We have copied the majority of tests over from Black and use [insta](https://insta.rs/docs/cli/) for
snapshot testing with the diff between Ruff and Black, Black output and Ruff output. We put
additional test cases in `resources/test/fixtures/ruff`.
The full Ruff test suite is slow, `cargo test -p ruff_python_formatter` is a lot faster.
You can check the black compatibility on a number of projects using
`scripts/formatter_ecosystem_checks.sh`. It will print the similarity index, the percentage of lines
that remains unchanged between black's formatting and our formatting. You could compute it as the
number of neutral lines in a diff divided by the neutral plus the removed lines. It also checks for
common problems such unstable formatting, internal formatter errors and printing invalid syntax. We
run this script in CI and you can view the results in a PR page under "Checks" > "CI" > "Summary" at
the bottom of the page.
There is a `ruff_python_formatter` binary that avoid building and linking the main `ruff` crate.
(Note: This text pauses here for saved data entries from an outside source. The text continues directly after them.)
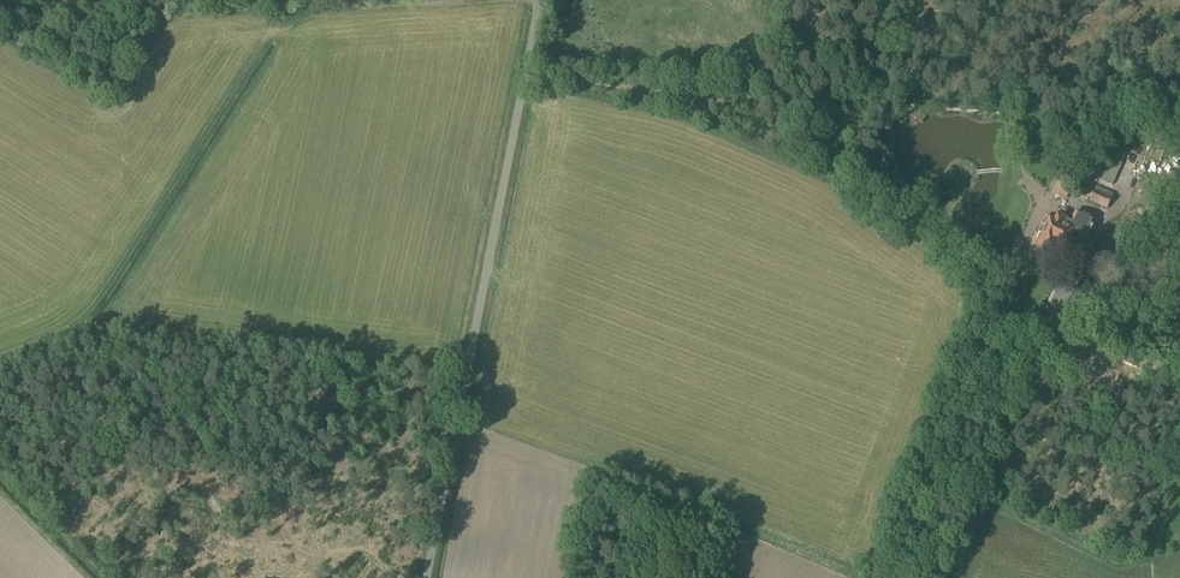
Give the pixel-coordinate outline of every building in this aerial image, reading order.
[(1062,130),(1064,122),(1052,120),(1050,128),(1062,130)] [(1112,185),(1128,150),(1133,138),(1123,133),(1117,145),(1101,179),(1112,185)] [(1074,178),(1076,171),(1059,165),(1056,173),(1074,178)] [(1071,205),(1076,193),(1068,190),(1063,201),(1071,205)] [(1107,209),(1112,198),(1095,191),(1090,202),(1107,209)] [(1088,241),(1097,220),(1098,219),(1076,209),(1070,223),(1066,221),(1067,219),(1057,215),(1054,221),(1044,217),(1031,245),(1037,248),(1050,253),(1053,248),(1065,253),(1073,235),(1088,241)]
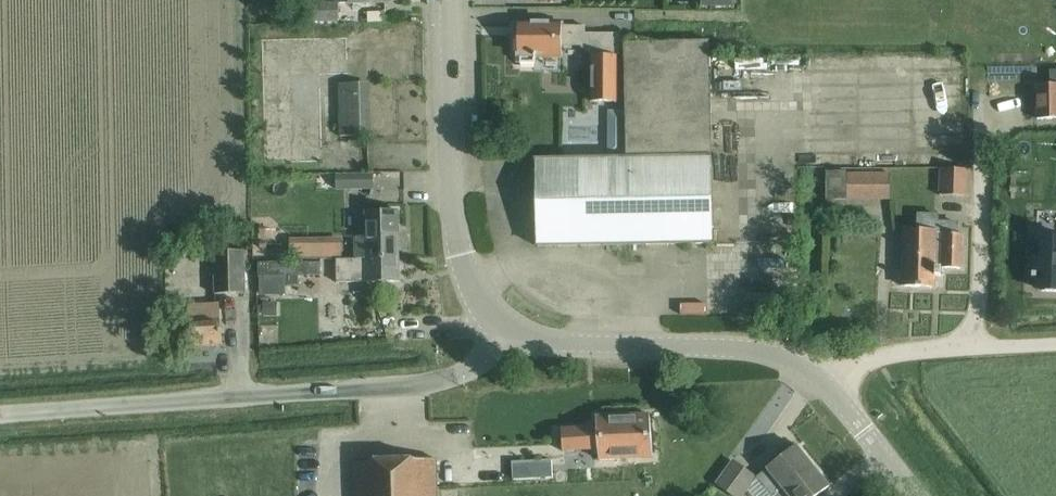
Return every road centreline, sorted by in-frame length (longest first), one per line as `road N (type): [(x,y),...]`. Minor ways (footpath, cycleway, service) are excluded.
road 1 (unclassified): [(0,412),(377,385),(452,372),(504,329)]
road 2 (tertiary): [(922,495),(830,388),(759,348),(540,344),(504,329)]
road 3 (tertiary): [(504,329),(472,276),(463,237),(450,0)]
road 4 (track): [(830,388),(866,366),(1055,345)]

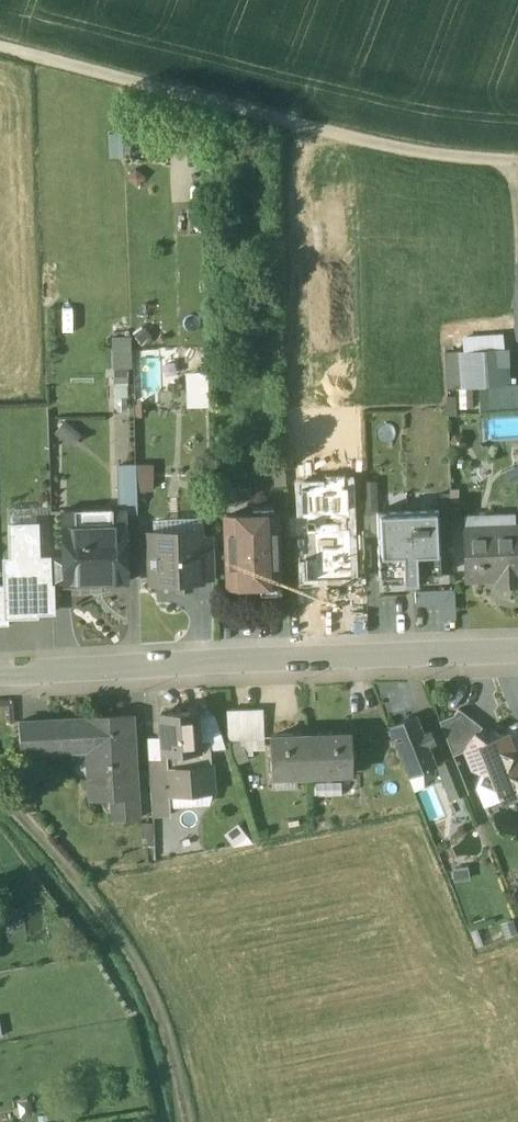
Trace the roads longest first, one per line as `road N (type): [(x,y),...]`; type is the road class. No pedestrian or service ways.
road 1 (track): [(517,167),(413,157),(0,48)]
road 2 (residential): [(0,678),(517,655)]
road 3 (track): [(0,796),(92,898),(152,984),(199,1121)]

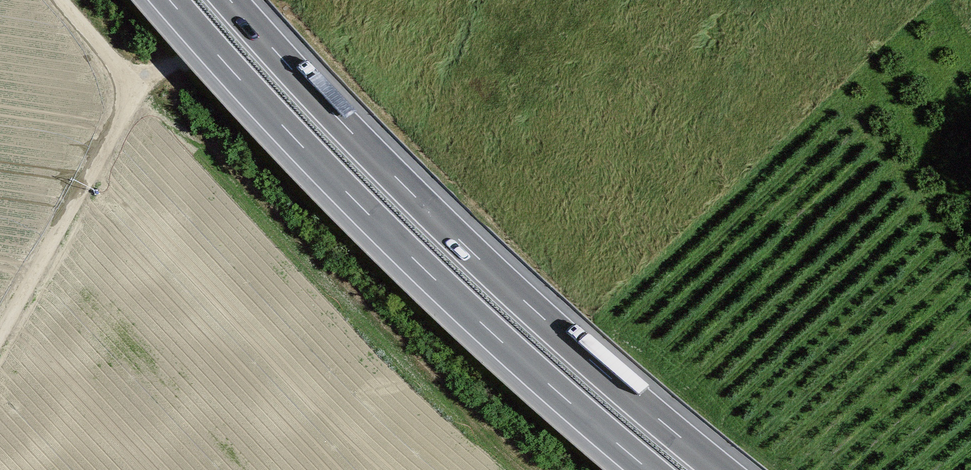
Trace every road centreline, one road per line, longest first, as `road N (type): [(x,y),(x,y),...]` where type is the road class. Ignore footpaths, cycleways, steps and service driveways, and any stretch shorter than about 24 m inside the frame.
road 1 (motorway): [(721,469),(525,301),(230,0)]
road 2 (motorway): [(170,0),(372,218),(649,469)]
road 3 (track): [(0,339),(117,129),(129,92),(58,0)]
You can use `scratch.py` as a playground, e.g.
`cargo run --bin ruff_python_formatter -- --emit stdout scratch.py`, which additional `--print-ir`
and `--print-comments` options.
The origin of Ruff's formatter is the [Rome formatter](https://github.com/rome/tools/tree/main/crates/rome_json_formatter),
e.g. the ruff_formatter crate is forked from the [rome_formatter crate](https://github.com/rome/tools/tree/main/crates/rome_formatter).
The Rome repository can be a helpful reference when implementing something in the Ruff formatter.
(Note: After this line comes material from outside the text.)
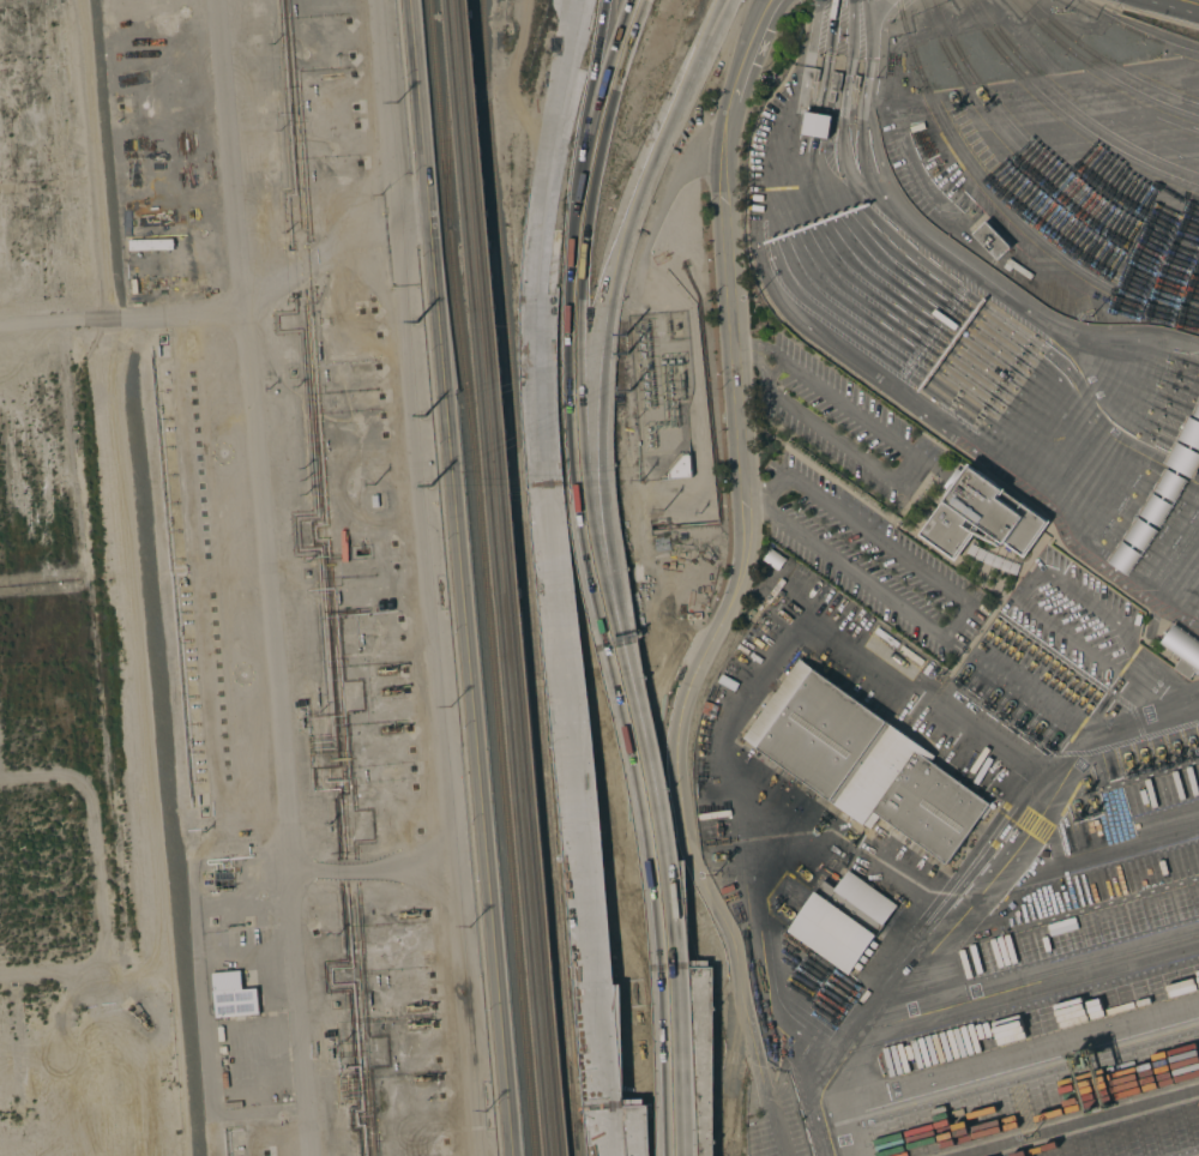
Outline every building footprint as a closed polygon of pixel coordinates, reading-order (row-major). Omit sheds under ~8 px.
[(829,90),(830,90),(832,72),(840,73),(838,92),(836,92),(835,102),(827,101),(829,90)] [(832,116),(829,139),(801,134),(806,112),(832,116)] [(972,234),(986,221),(1011,247),(998,260),(972,234)] [(665,249),(669,259),(663,261),(664,264),(658,266),(657,265),(655,266),(651,258),(665,249)] [(1198,420),(1198,396),(1191,416),(1198,420)] [(1187,417),(1198,423),(1198,451),(1194,448),(1192,452),(1198,456),(1198,470),(1198,472),(1198,474),(1195,481),(1194,481),(1194,482),(1181,475),(1180,477),(1189,482),(1181,499),(1162,530),(1151,524),(1150,526),(1159,532),(1159,534),(1151,548),(1155,550),(1150,556),(1147,554),(1129,579),(1119,572),(1117,574),(1115,572),(1116,571),(1108,564),(1107,562),(1111,555),(1113,556),(1116,550),(1115,549),(1121,543),(1125,540),(1123,538),(1127,532),(1128,534),(1133,528),(1132,526),(1137,518),(1147,525),(1149,523),(1140,517),(1138,516),(1143,507),(1145,508),(1149,502),(1146,502),(1151,494),(1152,495),(1155,492),(1153,490),(1157,483),(1159,484),(1162,478),(1161,477),(1165,469),(1176,475),(1177,474),(1165,466),(1165,465),(1163,464),(1168,457),(1169,457),(1173,451),(1170,451),(1175,442),(1176,444),(1179,440),(1176,440),(1180,432),(1182,433),(1185,426),(1183,426),(1187,417)] [(689,454),(692,477),(669,480),(669,478),(686,477),(685,456),(689,454)] [(686,477),(669,478),(669,472),(682,456),(685,456),(686,477)] [(944,486),(956,468),(962,472),(969,463),(1006,489),(1005,492),(1022,504),(1023,501),(1050,522),(1025,556),(1006,543),(1002,546),(976,532),(954,562),(917,535),(945,498),(947,489),(944,486)] [(984,548),(1000,555),(1020,564),(1017,574),(1005,570),(995,566),(983,561),(975,556),(966,553),(972,542),(984,548)] [(778,571),(761,559),(770,548),(785,559),(778,571)] [(1173,625),(1198,644),(1198,671),(1195,669),(1188,679),(1173,668),(1181,657),(1159,643),(1173,625)] [(799,658),(935,755),(930,761),(989,803),(947,863),(879,815),(870,829),(743,737),(799,658)] [(824,880),(836,889),(849,871),(898,905),(848,975),(787,932),(824,880)] [(216,1018),(211,974),(241,971),(242,989),(257,988),(260,1014),(216,1018)]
### Checking entire projects
It's possible to format an entire project:
```shell
cargo run --bin ruff_dev -- format-dev --write my_project
```
This will format all files that `ruff check` would lint and computes the similarity index, the
fraction of changed lines. The similarity index is 1 if there were no changes at all, while 0 means
we changed every single line. If you run this on a black formatted projects, this tells you how
similar the ruff formatter is to black for the given project, with our goal being as close to 1 as
possible.
There are three common problems with the formatter: The second formatting pass looks different than
the first (formatter instability or lack of idempotency), we print invalid syntax (e.g. missing
parentheses around multiline expressions) and panics (mostly in debug assertions). We test for all
of these using the `--stability-check` option in the `format-dev` subcommand:
The easiest is to check CPython:
```shell
git clone --branch 3.10 https://github.com/python/cpython.git crates/ruff/resources/test/cpython
cargo run --bin ruff_dev -- format-dev --stability-check crates/ruff/resources/test/cpython
```
Compared to `ruff check`, `cargo run --bin ruff_dev -- format-dev` has 4 additional options:
- `--write`: Format the files and write them back to disk
- `--stability-check`: Format twice (but don't write to disk) and check for differences and crashes
- `--multi-project`: Treat every subdirectory as a separate project. Useful for ecosystem checks.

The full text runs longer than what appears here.